BEGIN Records for this exercise
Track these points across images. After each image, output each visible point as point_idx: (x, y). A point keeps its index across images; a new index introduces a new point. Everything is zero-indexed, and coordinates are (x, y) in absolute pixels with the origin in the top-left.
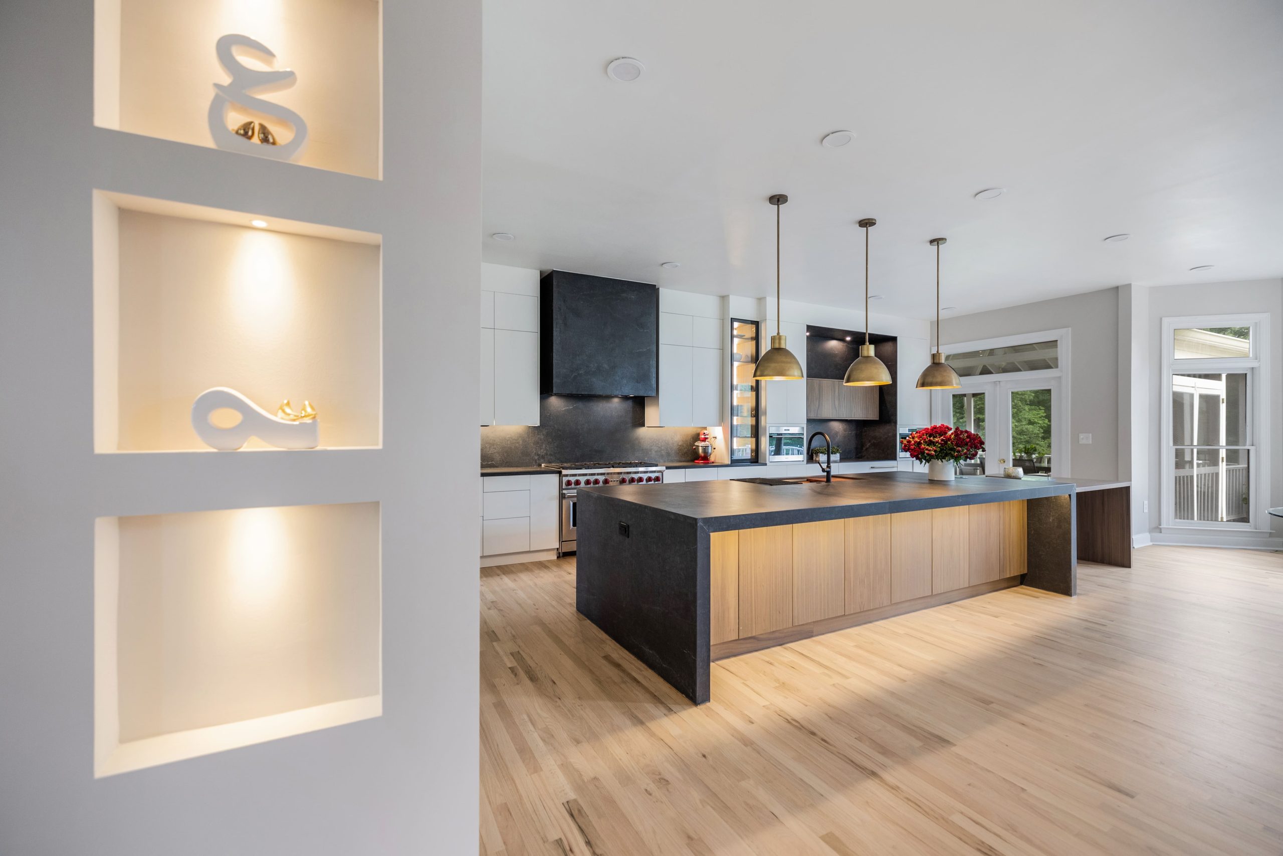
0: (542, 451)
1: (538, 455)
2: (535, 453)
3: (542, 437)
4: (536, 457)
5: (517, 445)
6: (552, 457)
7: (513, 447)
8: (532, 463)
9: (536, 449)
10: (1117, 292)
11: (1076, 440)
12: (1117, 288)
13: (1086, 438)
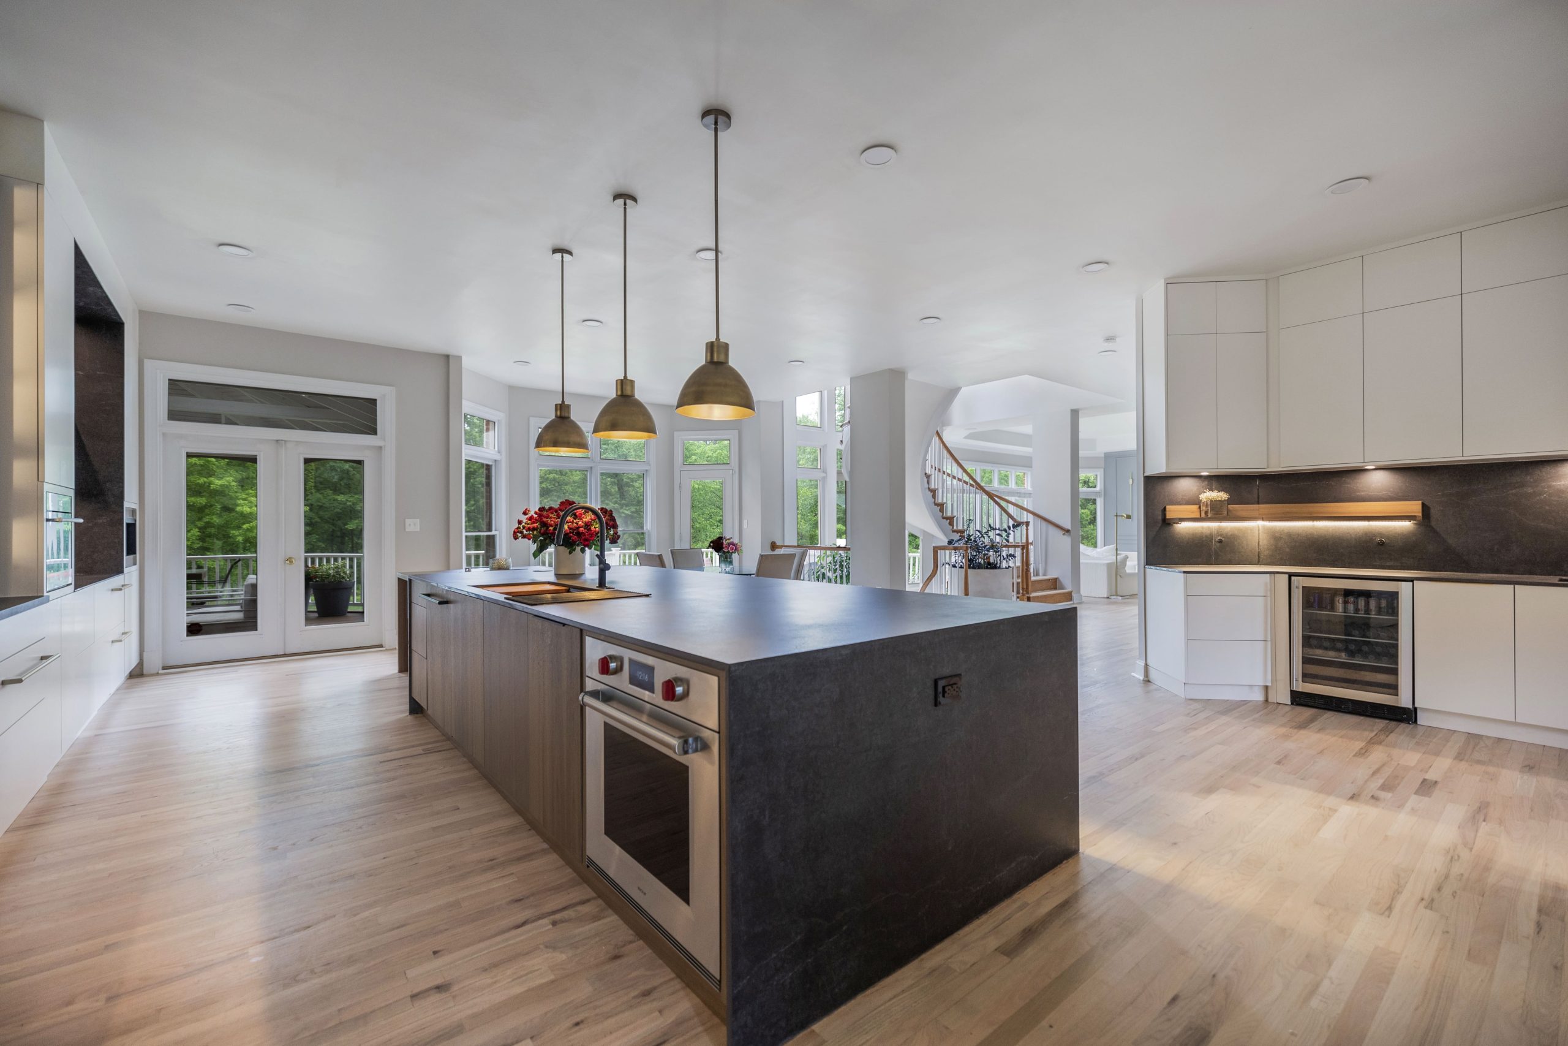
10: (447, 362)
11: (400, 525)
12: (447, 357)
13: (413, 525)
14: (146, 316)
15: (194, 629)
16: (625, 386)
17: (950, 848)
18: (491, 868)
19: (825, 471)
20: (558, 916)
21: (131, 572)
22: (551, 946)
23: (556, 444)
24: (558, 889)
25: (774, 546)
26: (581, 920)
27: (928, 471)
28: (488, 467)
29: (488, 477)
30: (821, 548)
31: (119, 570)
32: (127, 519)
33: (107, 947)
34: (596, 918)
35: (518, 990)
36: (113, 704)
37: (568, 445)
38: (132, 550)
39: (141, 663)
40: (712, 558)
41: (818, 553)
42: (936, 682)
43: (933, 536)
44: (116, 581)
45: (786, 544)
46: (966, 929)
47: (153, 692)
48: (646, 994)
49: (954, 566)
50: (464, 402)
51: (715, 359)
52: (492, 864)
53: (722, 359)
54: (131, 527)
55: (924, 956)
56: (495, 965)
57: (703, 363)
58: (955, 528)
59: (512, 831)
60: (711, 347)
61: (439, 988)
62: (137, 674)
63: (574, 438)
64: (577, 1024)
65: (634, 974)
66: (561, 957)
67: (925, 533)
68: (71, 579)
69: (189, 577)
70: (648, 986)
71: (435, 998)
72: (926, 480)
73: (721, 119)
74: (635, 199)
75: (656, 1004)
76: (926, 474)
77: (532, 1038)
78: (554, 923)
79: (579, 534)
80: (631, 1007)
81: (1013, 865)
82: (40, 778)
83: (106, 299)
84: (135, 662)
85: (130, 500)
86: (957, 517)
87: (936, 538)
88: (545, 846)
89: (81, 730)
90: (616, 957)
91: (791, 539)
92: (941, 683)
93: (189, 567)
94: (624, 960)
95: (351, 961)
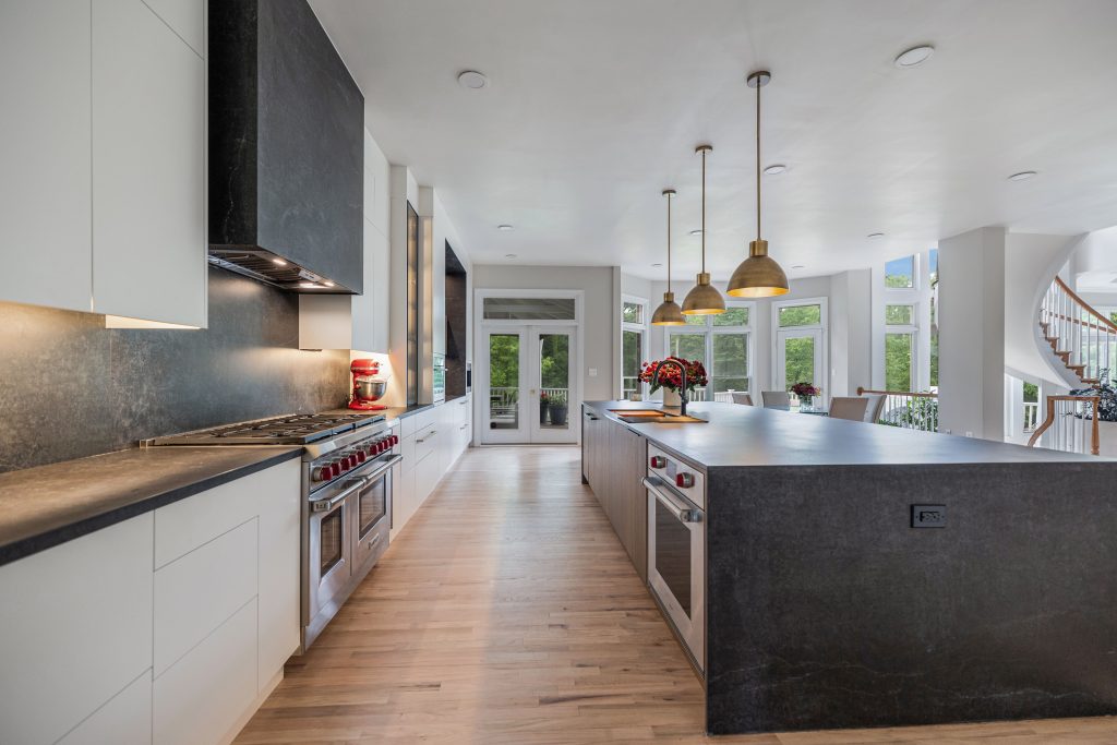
END Records for this exercise
Reproduce the listing above verbatim, omitting the pictures.

Track these points across images. After each image, output each visible point as point_idx: (x, y). A point keeps its index across images; a new index introduces a new point. Everything is zero-indexed, and coordinates are (x, y) in absolute pixels with the origin in the top-left.
0: (542, 451)
1: (538, 455)
2: (535, 453)
3: (542, 437)
4: (536, 457)
5: (517, 445)
6: (552, 457)
7: (513, 447)
8: (532, 463)
9: (536, 449)
10: (1117, 292)
11: (1076, 440)
12: (1117, 288)
13: (1086, 438)
10: (447, 362)
11: (400, 525)
12: (447, 357)
13: (413, 525)
14: (146, 316)
15: (194, 629)
16: (625, 386)
17: (950, 848)
18: (491, 868)
19: (825, 471)
20: (558, 916)
21: (131, 572)
22: (551, 946)
23: (556, 444)
24: (558, 889)
25: (774, 546)
26: (581, 920)
27: (928, 471)
28: (488, 467)
29: (488, 477)
30: (821, 548)
31: (119, 570)
32: (127, 519)
33: (107, 947)
34: (596, 918)
35: (518, 990)
36: (113, 704)
37: (568, 445)
38: (132, 550)
39: (141, 663)
40: (712, 558)
41: (818, 553)
42: (936, 682)
43: (933, 536)
44: (116, 581)
45: (786, 544)
46: (966, 929)
47: (153, 692)
48: (646, 994)
49: (954, 566)
50: (464, 402)
51: (715, 359)
52: (492, 864)
53: (722, 359)
54: (131, 527)
55: (924, 956)
56: (495, 965)
57: (703, 363)
58: (955, 528)
59: (512, 831)
60: (711, 347)
61: (439, 988)
62: (137, 674)
63: (574, 438)
64: (577, 1024)
65: (634, 974)
66: (561, 957)
67: (925, 533)
68: (71, 579)
69: (189, 577)
70: (648, 986)
71: (435, 998)
72: (926, 480)
73: (721, 119)
74: (635, 199)
75: (656, 1004)
76: (926, 474)
77: (532, 1038)
78: (554, 923)
79: (579, 534)
80: (631, 1007)
81: (1013, 865)
82: (40, 778)
83: (106, 299)
84: (135, 662)
85: (130, 500)
86: (957, 517)
87: (936, 538)
88: (545, 846)
89: (81, 730)
90: (616, 957)
91: (791, 539)
92: (941, 683)
93: (189, 567)
94: (624, 960)
95: (351, 961)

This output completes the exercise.